Passage for review:
============================================================

Normally we recommend collecting values in a list, and making an array once, at the end. The new thing here is we need to iterate on the keys of a dictionary to do this collection.
For example:
A function to make the individual dictionaries:
In [804]: def foo(i):
...: return {k:np.arange(5) for k in ['A','B','C']}
...:
In [805]: foo(0)
Out[805]:
{'A': array([0, 1, 2, 3, 4]),
'B': array([0, 1, 2, 3, 4]),
'C': array([0, 1, 2, 3, 4])}
A collector dictionary:
In [806]: dd = {k:[] for k in ['A','B','C']}
Iteration, collecting arrays in the lists:
In [807]: for _ in range(3):
...: x = foo(None)
...: for k,v in dd.items():
...: v.append(x[k])

============================================================

Provided records:

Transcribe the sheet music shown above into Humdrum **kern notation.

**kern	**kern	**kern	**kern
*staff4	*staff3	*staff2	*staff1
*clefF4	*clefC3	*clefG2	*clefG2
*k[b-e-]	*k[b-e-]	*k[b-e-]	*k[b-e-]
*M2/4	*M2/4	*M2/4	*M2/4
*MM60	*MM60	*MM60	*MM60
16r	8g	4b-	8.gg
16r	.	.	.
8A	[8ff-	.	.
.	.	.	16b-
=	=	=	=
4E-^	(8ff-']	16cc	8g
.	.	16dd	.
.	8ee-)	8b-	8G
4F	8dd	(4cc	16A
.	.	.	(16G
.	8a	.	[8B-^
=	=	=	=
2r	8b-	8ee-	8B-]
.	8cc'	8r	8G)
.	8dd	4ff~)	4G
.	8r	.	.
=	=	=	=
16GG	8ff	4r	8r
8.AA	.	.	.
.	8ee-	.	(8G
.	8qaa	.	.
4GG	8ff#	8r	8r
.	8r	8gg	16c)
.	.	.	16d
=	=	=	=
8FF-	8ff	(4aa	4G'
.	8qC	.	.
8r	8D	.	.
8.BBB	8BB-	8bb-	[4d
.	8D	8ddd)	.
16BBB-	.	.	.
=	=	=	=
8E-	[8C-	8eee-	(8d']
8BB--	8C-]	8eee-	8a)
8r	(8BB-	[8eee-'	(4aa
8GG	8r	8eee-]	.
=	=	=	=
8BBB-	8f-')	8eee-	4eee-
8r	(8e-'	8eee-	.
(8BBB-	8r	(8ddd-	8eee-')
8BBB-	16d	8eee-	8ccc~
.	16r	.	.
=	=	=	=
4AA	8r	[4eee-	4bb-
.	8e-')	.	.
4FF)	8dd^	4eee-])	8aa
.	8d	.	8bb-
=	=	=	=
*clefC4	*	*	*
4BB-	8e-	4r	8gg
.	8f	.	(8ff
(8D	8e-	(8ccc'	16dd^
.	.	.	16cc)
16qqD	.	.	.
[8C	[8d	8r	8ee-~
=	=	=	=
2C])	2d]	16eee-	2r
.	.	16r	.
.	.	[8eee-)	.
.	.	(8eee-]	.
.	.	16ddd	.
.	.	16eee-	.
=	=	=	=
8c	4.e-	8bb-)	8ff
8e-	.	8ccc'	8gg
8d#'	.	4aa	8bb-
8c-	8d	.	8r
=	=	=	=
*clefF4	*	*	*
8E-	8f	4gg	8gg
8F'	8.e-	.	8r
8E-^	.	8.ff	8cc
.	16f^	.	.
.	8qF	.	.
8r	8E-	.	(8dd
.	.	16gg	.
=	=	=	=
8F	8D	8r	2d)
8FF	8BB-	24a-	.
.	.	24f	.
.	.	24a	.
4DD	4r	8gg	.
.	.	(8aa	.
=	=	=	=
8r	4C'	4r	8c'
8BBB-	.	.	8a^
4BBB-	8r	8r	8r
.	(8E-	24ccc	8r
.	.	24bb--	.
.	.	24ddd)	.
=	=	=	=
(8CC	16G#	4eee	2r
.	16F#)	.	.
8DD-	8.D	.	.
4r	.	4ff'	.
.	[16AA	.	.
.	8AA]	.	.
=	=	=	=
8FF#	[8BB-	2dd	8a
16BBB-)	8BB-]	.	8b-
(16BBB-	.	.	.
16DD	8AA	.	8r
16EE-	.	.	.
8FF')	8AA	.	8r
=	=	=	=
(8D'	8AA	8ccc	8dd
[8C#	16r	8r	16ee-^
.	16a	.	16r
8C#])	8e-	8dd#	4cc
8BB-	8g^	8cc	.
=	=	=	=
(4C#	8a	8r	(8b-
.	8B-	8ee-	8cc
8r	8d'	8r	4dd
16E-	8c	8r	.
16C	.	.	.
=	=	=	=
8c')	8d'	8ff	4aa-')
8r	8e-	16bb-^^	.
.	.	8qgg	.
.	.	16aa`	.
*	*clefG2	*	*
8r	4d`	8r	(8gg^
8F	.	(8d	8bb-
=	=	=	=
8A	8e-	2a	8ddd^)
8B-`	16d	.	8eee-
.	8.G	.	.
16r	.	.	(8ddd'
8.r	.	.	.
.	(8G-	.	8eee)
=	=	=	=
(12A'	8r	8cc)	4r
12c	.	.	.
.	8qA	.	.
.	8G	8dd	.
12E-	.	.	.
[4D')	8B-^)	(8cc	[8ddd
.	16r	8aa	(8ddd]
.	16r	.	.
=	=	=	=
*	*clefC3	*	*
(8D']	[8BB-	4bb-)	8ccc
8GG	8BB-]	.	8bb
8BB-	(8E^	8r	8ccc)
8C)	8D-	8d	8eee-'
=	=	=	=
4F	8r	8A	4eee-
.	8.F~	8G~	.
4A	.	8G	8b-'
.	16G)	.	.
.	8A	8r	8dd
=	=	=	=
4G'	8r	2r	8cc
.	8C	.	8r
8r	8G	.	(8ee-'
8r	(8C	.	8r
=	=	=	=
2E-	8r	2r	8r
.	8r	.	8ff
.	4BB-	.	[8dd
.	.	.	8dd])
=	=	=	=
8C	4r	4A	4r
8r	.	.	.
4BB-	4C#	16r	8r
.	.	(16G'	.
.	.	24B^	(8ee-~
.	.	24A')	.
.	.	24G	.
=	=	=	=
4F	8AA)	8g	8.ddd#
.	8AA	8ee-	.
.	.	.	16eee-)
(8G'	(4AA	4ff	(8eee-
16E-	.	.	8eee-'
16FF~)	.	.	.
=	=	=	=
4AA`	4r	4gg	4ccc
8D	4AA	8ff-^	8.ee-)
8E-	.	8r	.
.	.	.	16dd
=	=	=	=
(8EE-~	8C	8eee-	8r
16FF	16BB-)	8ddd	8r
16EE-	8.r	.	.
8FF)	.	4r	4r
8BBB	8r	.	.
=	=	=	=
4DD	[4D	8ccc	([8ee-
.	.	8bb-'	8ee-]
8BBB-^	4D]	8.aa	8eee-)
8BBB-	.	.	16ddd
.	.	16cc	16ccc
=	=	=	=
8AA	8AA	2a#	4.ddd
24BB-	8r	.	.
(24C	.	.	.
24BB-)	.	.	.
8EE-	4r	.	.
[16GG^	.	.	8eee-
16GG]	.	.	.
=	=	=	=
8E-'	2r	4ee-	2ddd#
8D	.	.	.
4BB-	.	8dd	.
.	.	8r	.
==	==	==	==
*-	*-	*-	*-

============================================================

Parts of the exercise:
#1 Decide whether each statement (a), (b), and (c) agrees with the passage on collecting arrays from dictionaries. Answer yes or no for each, and quote the passage's deciding words exactly.
(a) The usual recommendation is to collect values in a list and make an array only once, at the end.
(b) The collector dictionary starts each key with an empty array.
(c) The collecting loop runs three times.
#2 Continue the passage on collecting arrays from dictionaries from the point where it stops.

Exercise answers:
#1
(a) Yes: "Normally we recommend collecting values in a list, and making an array once, at the end."
(b) No: "dd = {k:[] for k in ['A','B','C']}" and "Iteration, collecting arrays in the lists"
(c) Yes: "for _ in range(3):"

#2
...:
In [808]: dd
Out[808]:
{'A': [array([0, 1, 2, 3, 4]), array([0, 1, 2, 3, 4]), array([0, 1, 2, 3, 4])],
'B': [array([0, 1, 2, 3, 4]), array([0, 1, 2, 3, 4]), array([0, 1, 2, 3, 4])],
'C': [array([0, 1, 2, 3, 4]), array([0, 1, 2, 3, 4]), array([0, 1, 2, 3, 4])]}
Another iteration on the dictionary to turn the lists into some sort of array (stack
, concatenate
, your choice):
In [810]: for k,v in dd.items():
...: dd[k]=np.stack(v,axis=0)
...:
In [811]: dd
Out[811]:
{'A': array([[0, 1, 2, 3, 4],
[0, 1, 2, 3, 4],
[0, 1, 2, 3, 4]]), 'B': array([[0, 1, 2, 3, 4],
[0, 1, 2, 3, 4],
[0, 1, 2, 3, 4]]), 'C': array([[0, 1, 2, 3, 4],
[0, 1, 2, 3, 4],
[0, 1, 2, 3, 4]])}
A list of 3000 arrays of length 10 will take up somewhat more memory than one array of 30,000 numbers, but not drastically more.
You could collect the whole dictionaries in one list the first time around, but you still need to combine those into on dictionary like this.